Generating an SSH Key Pair on Windows Using the PuTTYgen Program

The PuTTYgen program is part of PuTTY, an open source networking client for the Windows platform.

Linux Generate Private Key And Certificate Online

To generate an SSH key pair on Windows using the PuTTYgen program:

Public Private Key Encryption

  1. Download and install PuTTY or PuTTYgen.

    To download PuTTY or PuTTYgen, go to http://www.putty.org/ and click the You can download PuTTY here link.

  2. Run the PuTTYgen program.
  3. Set the Type of key to generate option to SSH-2 RSA.
  4. In the Number of bits in a generated key box, enter 2048.
  5. Click Generate to generate a public/private key pair.

    As the key is being generated, move the mouse around the blank area as directed.

  6. (Optional) Enter a passphrase for the private key in the Key passphrase box and reenter it in the Confirm passphrase box.

    Note:

    While a passphrase is not required, you should specify one as a security measure to protect the private key from unauthorized use. When you specify a passphrase, a user must enter the passphrase every time the private key is used.

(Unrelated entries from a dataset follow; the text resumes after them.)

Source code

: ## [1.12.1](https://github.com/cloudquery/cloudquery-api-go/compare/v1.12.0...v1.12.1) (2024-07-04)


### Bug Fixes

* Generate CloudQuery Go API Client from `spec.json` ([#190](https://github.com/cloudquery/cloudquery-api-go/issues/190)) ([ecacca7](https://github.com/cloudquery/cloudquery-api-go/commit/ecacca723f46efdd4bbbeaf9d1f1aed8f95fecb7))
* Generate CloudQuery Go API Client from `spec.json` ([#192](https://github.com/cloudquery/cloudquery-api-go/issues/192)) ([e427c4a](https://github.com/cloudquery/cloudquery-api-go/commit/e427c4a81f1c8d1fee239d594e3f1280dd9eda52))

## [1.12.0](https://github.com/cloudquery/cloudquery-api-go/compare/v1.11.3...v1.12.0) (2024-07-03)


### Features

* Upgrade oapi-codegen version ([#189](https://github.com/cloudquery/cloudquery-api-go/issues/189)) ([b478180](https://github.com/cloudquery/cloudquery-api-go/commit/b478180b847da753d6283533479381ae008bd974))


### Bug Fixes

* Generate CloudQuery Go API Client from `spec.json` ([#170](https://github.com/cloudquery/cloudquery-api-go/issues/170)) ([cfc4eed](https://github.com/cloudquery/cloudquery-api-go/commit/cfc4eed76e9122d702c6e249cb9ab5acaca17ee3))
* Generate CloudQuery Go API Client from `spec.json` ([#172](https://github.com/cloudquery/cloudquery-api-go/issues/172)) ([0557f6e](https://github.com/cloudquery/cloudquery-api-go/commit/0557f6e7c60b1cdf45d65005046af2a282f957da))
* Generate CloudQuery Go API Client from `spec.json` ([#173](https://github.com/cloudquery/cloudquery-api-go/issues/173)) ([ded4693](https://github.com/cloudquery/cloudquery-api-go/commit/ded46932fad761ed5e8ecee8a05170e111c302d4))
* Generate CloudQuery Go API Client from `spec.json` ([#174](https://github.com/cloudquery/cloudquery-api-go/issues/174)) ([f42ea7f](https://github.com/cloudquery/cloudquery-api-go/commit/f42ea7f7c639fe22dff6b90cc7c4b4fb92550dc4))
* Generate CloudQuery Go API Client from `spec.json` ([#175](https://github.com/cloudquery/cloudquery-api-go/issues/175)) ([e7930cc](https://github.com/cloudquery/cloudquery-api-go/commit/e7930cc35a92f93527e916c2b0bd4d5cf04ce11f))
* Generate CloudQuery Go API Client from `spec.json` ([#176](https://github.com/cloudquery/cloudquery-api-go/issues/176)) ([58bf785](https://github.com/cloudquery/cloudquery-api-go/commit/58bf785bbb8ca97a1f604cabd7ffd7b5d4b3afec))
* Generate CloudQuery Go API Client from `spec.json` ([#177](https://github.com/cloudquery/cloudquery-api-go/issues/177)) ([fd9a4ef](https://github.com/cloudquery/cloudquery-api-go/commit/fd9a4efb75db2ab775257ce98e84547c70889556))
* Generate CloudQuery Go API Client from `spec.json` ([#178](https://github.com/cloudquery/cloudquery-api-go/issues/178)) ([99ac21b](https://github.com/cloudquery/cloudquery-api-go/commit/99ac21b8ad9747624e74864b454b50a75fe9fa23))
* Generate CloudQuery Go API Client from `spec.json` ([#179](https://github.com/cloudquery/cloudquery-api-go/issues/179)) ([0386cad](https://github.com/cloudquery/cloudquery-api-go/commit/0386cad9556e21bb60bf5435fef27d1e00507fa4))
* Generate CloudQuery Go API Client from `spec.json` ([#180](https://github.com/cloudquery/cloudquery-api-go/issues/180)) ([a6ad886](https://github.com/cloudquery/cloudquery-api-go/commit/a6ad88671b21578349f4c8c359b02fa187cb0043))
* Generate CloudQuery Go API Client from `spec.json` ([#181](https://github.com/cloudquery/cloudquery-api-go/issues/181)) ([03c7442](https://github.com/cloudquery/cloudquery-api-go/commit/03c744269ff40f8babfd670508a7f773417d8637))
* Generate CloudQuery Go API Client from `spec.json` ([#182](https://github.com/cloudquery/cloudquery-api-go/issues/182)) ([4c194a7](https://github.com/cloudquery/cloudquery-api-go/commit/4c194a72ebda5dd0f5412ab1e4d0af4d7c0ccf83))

  7. Click Save private key to save the private key to a file. To adhere to file-naming conventions, you should give the private key file an extension of .ppk (PuTTY private key).

    Note:

    The .ppk file extension indicates that the private key is in PuTTY's proprietary format. You must use a key of this format when using PuTTY as your SSH client. It cannot be used with other SSH client tools. Refer to the PuTTY documentation to convert a private key in this format to a different format.
  8. Select all of the characters in the Public key for pasting into OpenSSH authorized_keys file box.

    Make sure you select all the characters, not just the ones you can see in the narrow window. If a scroll bar is next to the characters, you aren't seeing all the characters.

  9. Right-click somewhere in the selected text and select Copy from the menu.
  10. Open a text editor and paste the characters, just as you copied them. Start at the first character in the text editor, and do not insert any line breaks.
  11. Save the text file in the same folder where you saved the private key, using the .pub extension to indicate that the file contains a public key.
  12. If you or others are going to use an SSH client that requires the OpenSSH format for private keys (such as the ssh utility on Linux), export the private key:
    1. On the Conversions menu, choose Export OpenSSH key.
    2. Save the private key in OpenSSH format in the same folder where you saved the private key in .ppk format, using an extension such as .openssh to indicate the file's content.